Monday, September 25, 2006

I think I missed the point, but who cares

It was awesome.

Every year in Portland thousands of Vaux Swift's arrive for about 3 weeks and call the chimney at a local school home. We are not talking 100 birds, but thousands of little swifts on their migratory trek.

And being Portland, this has become an annual community event. Last night was the first time that I was able to get to it and it was so cool. Jen, Shannon and I arrived at around 7, parked and walked to the school. Most folks were already happily camped out on the side of a super steep hill with their blankets, picnics, babies and dogs . Talking, chilling, just waiting.

Then the birds began to come. They would swirl, dive, glide and eventually all join a large cloud of birds in a ballet of motion circling the chimney. And then in one mass movement they focused the cloud homeward and began a mass exodus from the sky into the warmth of the chimney. Yea, it was cool.

But that was not at all the best part.

On the side of the steep, steep hill, kids in the know brought pieces of cardboard and were sliding down on their corrugated sleds. There were probably 50 kids of all ages doing this in a mosh. It was not "video games" as Strong Bad would say. It was so Old Skool. It was not marketed with special action figures or sponsored by Disney. Just kids + card board + hill = good time. And I kept getting distracted from the mystery of nature by the wonder of childhood. I can still hear the giggles echoing from the hill. That many children laughing has an almost wildlife biology quality to it. I told the girls that the noises the kids were making were almost like the sounds of a flock of happy birds. Such a pretty sound.

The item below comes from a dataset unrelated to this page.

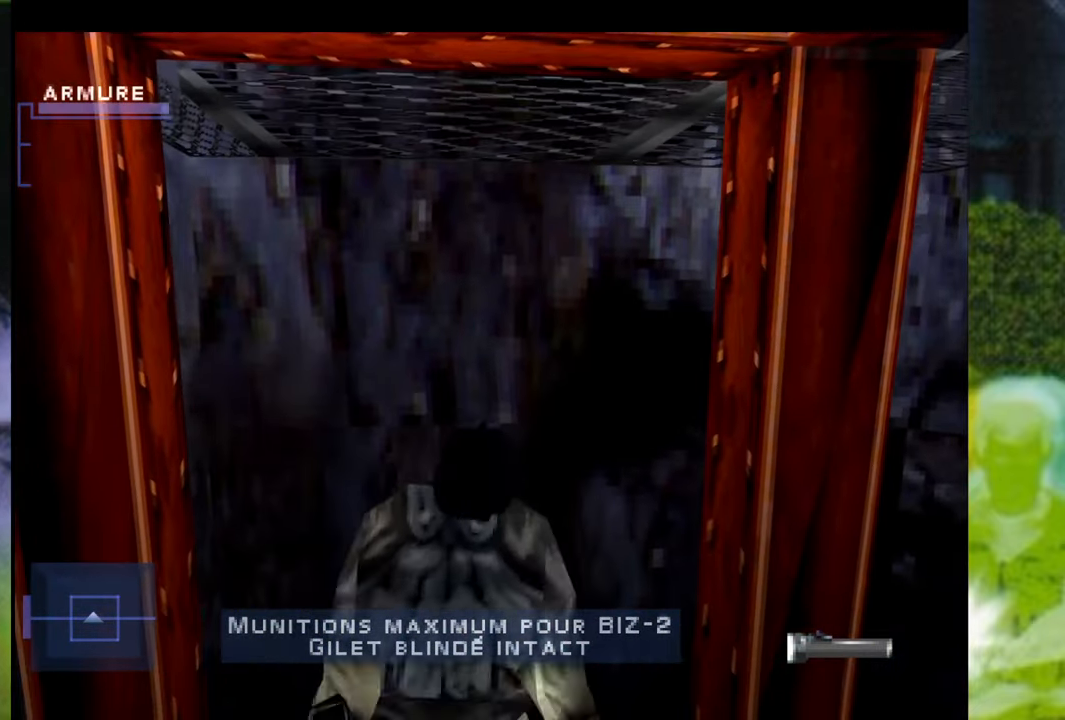
{"buttons": [], "left_stick": "up", "right_stick": "center", "events": [[17, "Y", "down"], [117, "Y", "up"], [184, "left_stick", "up"]]}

The birds are supposed to be there again tonight. So let me know if any of you have some extra cardboard and want to head over with me.

Sunday, September 24, 2006

not broken

Let me tell you something true. If you know a woman, anywhere over the age of 30, single without kids and still breathing, there are moments when she is alone in her bed with the piles of blankets on top and she feels totally broken.

Her style has come into and gone out of fashion more than once. She is no longer cutting edge. When she mentions The Love Boat to kids in their 20's, they look blankly back at her secret "old school" reference. Wrinkles have started to show on her skin. She weighs more than she wants to. (Or less.) She wonders if her "child-bearing" hips will ever be put to use. And often she finds herself telling stories of her past: drinking stories, adventure stories, boy meets girl stories . . .all old stories.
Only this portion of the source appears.